*** Opening Exercise material ***

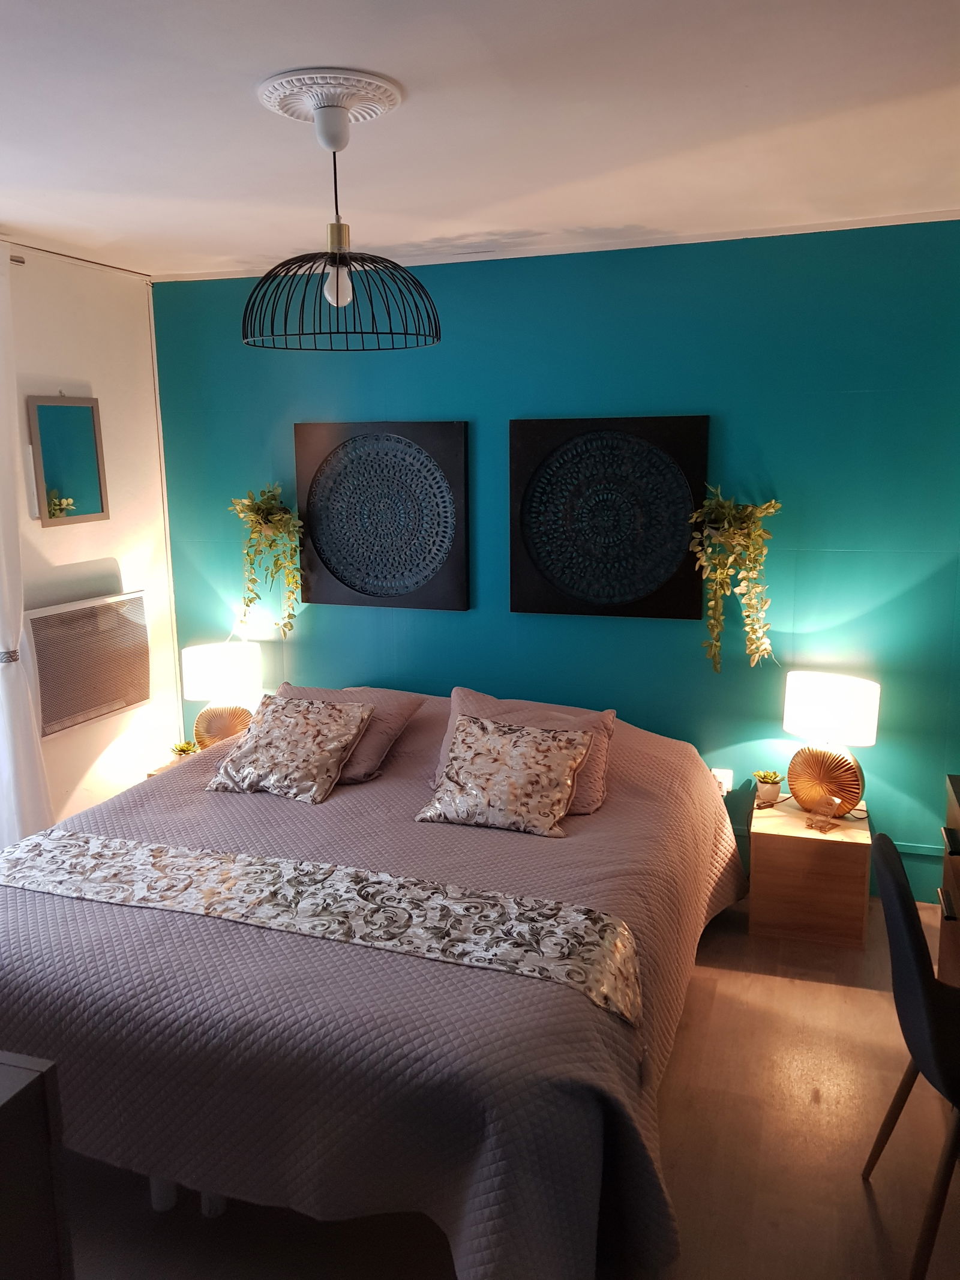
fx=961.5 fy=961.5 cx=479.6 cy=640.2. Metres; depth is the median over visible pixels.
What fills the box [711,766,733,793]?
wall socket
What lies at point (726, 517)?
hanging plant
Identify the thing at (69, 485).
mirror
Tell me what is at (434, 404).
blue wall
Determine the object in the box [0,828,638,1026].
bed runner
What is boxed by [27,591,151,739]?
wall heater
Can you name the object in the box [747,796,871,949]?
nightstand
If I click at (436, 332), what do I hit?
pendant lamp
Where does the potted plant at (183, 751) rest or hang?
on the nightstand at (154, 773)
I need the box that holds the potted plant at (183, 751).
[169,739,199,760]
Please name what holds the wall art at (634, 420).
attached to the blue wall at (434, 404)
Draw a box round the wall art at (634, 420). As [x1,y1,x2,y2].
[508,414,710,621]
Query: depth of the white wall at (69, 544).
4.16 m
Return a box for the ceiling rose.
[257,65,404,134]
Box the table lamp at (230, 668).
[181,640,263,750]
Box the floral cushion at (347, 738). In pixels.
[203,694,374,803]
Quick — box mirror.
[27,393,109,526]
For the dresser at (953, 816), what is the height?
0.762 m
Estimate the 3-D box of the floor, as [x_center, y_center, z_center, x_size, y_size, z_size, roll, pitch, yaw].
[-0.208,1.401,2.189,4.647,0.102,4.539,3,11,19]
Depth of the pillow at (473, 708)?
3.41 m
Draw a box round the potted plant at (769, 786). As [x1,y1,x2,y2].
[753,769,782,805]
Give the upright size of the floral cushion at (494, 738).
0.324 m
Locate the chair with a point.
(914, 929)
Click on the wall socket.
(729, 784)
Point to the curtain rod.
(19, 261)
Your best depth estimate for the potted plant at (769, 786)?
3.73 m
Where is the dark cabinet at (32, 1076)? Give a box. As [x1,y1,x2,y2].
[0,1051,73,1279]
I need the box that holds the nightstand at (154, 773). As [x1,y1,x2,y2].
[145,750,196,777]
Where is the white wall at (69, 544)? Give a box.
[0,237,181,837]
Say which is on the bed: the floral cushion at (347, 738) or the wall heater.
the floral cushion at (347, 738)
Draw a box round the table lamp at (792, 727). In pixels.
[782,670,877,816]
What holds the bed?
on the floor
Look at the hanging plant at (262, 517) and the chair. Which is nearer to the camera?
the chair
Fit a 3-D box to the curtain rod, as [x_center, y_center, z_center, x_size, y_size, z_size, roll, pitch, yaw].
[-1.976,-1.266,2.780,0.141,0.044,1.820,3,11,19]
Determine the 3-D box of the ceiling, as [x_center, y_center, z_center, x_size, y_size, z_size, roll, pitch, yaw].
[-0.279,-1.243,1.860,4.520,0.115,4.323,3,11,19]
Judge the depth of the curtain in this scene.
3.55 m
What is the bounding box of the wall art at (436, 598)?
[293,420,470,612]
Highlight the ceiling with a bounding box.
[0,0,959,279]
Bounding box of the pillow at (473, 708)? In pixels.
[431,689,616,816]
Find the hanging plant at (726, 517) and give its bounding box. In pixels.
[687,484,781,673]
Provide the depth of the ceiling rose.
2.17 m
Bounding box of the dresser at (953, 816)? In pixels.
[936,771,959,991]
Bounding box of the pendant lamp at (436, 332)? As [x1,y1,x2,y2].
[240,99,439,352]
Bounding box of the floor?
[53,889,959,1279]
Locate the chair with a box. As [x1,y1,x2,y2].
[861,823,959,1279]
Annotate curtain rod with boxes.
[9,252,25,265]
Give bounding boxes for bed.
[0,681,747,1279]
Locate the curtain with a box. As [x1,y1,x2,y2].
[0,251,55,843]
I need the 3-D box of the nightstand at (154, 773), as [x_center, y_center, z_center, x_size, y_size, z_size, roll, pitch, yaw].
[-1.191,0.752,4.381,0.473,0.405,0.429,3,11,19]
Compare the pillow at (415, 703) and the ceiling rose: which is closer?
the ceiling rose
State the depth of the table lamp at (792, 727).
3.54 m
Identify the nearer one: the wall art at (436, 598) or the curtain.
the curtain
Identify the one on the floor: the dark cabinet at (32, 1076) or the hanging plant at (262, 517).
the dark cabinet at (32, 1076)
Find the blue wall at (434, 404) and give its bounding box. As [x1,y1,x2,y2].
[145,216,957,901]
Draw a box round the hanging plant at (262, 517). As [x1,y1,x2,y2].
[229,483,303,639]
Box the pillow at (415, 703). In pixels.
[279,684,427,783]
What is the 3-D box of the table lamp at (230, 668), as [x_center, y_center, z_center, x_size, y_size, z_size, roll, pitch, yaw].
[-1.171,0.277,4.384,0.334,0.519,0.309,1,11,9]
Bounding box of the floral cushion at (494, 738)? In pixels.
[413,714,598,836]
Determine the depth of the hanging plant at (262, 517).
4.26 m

*** Closing Exercise material ***

**Action item**
Exactly the lines from the one containing "Judge the depth of the curtain in this scene." through the end of the records above should be returned, with both ends kept.

**Answer to this problem**
Judge the depth of the curtain in this scene.
3.55 m
What is the bounding box of the wall art at (436, 598)?
[293,420,470,612]
Highlight the ceiling with a bounding box.
[0,0,959,279]
Bounding box of the pillow at (473, 708)? In pixels.
[431,689,616,816]
Find the hanging plant at (726, 517) and give its bounding box. In pixels.
[687,484,781,673]
Provide the depth of the ceiling rose.
2.17 m
Bounding box of the dresser at (953, 816)? In pixels.
[936,771,959,991]
Bounding box of the pendant lamp at (436, 332)? As [x1,y1,x2,y2].
[240,99,439,352]
Bounding box of the floor?
[53,889,959,1279]
Locate the chair with a box. As [x1,y1,x2,y2].
[861,823,959,1279]
Annotate curtain rod with boxes.
[9,252,25,265]
Give bounding boxes for bed.
[0,681,747,1279]
Locate the curtain with a box. As [x1,y1,x2,y2].
[0,251,55,843]
I need the 3-D box of the nightstand at (154, 773), as [x_center, y_center, z_center, x_size, y_size, z_size, roll, pitch, yaw].
[-1.191,0.752,4.381,0.473,0.405,0.429,3,11,19]
Compare the pillow at (415, 703) and the ceiling rose: which is closer?
the ceiling rose
State the depth of the table lamp at (792, 727).
3.54 m
Identify the nearer one: the wall art at (436, 598) or the curtain.
the curtain
Identify the one on the floor: the dark cabinet at (32, 1076) or the hanging plant at (262, 517).
the dark cabinet at (32, 1076)
Find the blue wall at (434, 404) and give its bounding box. As [x1,y1,x2,y2].
[145,216,957,901]
Draw a box round the hanging plant at (262, 517). As [x1,y1,x2,y2].
[229,483,303,639]
Box the pillow at (415, 703). In pixels.
[279,684,427,783]
What is the 3-D box of the table lamp at (230, 668), as [x_center, y_center, z_center, x_size, y_size, z_size, roll, pitch, yaw].
[-1.171,0.277,4.384,0.334,0.519,0.309,1,11,9]
Bounding box of the floral cushion at (494, 738)? In pixels.
[413,714,598,836]
Determine the depth of the hanging plant at (262, 517).
4.26 m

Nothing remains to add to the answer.